Of all the benefits that the growth of the Internet and connected technology has brought us, the emergence of e-commerce and online transactions has to be one of the most significant.
From shopping to paying bills, millions of transactions are carried out online every day, but what are some of the challenges facing the companies that power this ecosystem?
Handling around 44 percent of all payment transactions in the UK, Worldpay is the nation’s leading payment provider. The company has a long history in this country, with a history dating back to the widespread introduction of credit cards, and was also behind the first contactless payments ever made here.
Nowadays, though, Worldpay has grown into one of the world’s largest payment companies, handling around 26 million transactions per day. The company has facilitated this growth thanks to its work in five main areas, Airline, Gaming, Travel, Digital Content and Global Retail, and plays a key role both in helping British businesses reach overseas, (counting Asos’s international launch as one example) as well as helping foreign companies (including Abercormbie and Fitch) enter the UK.
“We work with just about everybody,” Kevin Dallas, Worldpay’s chief product officer, told TechWeekEurope earlier this week.
“We’re always raising the bar.”
And it is this international reach which he believes sets Worldpay ahead of its competitors, as it can offer more payment types and the ability to process transactions in more countries than anybody else.
“There are definite differences that you see between the US and the UK,” Dallas (pictured right) says, “The UK is a far more sophisticated e-commerce market.”
This, he believes, is due to our willingness to wait longer for goods to arrive, due to the smaller scale of our retail industry – something our impatient cousins over the pond wouldn’t always be prepared to do.
And the UK’s standing as one of the largest e-commerce economies in Europe, despite not holding the same position when it comes to GDP, speaks volumes about customer willingness to adopt new payment methods, he believes.
“Payments are becoming ubiquitous and invisible,” he notes, using the example of paying for an Uber ride to show how quick and unconscious making online payments can be.
So what does the future hold for online payments?
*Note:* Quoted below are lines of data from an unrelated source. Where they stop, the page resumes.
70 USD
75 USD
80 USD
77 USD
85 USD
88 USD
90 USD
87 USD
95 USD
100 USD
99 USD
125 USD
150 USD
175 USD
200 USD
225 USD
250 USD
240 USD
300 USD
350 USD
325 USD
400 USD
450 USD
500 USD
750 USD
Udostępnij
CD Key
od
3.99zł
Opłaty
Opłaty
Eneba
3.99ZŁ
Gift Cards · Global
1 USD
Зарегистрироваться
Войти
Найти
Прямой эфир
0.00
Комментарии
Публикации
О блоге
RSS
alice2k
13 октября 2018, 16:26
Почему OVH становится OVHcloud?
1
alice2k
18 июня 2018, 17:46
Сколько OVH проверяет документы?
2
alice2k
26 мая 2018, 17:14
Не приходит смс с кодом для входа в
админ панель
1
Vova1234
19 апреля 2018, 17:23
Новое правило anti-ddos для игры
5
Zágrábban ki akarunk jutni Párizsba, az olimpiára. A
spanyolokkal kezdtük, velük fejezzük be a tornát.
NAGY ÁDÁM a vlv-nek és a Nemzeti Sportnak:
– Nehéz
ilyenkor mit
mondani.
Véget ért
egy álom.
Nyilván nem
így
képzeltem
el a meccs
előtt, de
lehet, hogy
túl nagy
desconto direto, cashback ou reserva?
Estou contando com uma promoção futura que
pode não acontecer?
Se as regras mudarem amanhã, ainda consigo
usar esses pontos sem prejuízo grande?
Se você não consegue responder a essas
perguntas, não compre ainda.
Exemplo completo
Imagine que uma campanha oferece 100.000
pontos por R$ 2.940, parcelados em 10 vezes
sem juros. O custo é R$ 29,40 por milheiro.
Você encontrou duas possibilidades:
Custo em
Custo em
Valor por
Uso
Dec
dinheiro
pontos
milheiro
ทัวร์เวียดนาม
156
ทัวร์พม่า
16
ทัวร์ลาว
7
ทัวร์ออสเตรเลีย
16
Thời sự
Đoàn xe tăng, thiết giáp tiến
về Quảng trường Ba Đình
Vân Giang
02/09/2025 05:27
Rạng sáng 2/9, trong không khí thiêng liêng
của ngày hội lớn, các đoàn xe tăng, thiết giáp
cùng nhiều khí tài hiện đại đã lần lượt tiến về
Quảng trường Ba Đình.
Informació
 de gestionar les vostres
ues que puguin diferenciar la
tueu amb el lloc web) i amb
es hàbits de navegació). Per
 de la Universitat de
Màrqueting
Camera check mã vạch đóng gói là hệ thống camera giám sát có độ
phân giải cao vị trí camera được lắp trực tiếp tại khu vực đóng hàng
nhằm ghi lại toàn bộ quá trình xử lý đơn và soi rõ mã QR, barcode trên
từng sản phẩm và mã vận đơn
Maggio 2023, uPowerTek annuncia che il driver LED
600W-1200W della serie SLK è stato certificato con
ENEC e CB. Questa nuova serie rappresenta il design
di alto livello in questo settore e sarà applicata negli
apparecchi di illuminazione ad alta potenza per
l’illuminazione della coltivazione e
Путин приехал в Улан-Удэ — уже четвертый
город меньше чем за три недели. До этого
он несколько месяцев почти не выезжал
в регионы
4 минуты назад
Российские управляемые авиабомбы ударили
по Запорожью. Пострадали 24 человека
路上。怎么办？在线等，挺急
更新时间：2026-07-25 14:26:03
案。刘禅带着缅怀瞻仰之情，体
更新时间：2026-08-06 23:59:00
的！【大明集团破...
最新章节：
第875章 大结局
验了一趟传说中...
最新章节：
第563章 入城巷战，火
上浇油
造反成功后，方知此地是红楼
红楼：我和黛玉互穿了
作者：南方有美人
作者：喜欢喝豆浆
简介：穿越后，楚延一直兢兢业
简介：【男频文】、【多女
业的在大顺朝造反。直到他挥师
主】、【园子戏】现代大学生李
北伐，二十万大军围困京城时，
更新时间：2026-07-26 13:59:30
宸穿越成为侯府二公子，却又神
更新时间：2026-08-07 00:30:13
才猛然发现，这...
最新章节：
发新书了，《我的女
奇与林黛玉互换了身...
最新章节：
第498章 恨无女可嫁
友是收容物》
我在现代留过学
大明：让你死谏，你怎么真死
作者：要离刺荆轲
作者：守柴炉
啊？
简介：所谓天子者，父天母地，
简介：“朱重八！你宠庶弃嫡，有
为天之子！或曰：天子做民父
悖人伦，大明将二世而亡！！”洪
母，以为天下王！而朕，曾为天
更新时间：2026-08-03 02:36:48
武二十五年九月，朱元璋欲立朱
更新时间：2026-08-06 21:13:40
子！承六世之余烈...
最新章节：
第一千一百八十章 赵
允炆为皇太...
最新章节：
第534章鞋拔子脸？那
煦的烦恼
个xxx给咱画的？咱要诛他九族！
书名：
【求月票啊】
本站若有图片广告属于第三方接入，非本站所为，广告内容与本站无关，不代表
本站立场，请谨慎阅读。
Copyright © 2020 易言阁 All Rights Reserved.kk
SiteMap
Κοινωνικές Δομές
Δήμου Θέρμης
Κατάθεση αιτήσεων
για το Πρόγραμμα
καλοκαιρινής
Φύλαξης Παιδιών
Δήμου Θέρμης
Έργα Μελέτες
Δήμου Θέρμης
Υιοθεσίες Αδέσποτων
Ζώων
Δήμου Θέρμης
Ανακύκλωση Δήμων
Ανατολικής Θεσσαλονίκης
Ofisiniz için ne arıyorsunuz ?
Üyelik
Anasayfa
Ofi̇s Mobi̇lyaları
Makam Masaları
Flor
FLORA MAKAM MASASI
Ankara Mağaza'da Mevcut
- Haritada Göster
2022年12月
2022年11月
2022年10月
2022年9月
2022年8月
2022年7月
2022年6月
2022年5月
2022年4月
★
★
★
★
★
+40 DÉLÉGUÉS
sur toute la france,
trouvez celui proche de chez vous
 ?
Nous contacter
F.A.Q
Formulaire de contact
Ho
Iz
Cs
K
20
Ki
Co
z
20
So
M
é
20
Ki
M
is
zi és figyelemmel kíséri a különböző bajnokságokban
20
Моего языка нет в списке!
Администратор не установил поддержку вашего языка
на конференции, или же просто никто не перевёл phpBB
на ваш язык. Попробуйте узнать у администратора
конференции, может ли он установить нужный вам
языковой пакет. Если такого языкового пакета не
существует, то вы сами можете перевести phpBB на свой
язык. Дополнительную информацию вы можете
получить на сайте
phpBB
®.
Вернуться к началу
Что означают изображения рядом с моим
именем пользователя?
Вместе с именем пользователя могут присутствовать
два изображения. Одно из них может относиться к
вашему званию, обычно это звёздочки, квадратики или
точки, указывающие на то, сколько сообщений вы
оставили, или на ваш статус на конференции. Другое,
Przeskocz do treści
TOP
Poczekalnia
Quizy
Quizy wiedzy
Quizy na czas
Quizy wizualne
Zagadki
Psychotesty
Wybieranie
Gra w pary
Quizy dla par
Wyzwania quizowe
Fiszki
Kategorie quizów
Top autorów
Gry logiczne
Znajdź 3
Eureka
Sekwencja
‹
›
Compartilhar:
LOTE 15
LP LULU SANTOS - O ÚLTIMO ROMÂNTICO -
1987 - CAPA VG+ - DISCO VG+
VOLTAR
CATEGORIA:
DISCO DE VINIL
Dallas believes that as companies increasingly adopt multi-channel approaches, a major shift change is needed.
“We need to retire the name ‘e-commerce’ at some point,” Dallas says, noting that the distinction between the online and offline channels is “blurring entirely.”
“I think it’s time that e-commerce is just commerce again,” he says, “Everybody is becoming multi-channel.”
So instead, Dallas says we need to welcome in the age of ‘integrated payments’, where payments and identity become more closely linked, as multiple channels merge together and become one.
And with research out this week showing that cashless payments in the UK outnumbered those using physical money for the first time, it seems that companies like Worldpay, which has recently moved into Brazil and India in an effort to try and expand its horizons even further, will pay an increasingly major role in how we shop and spend money.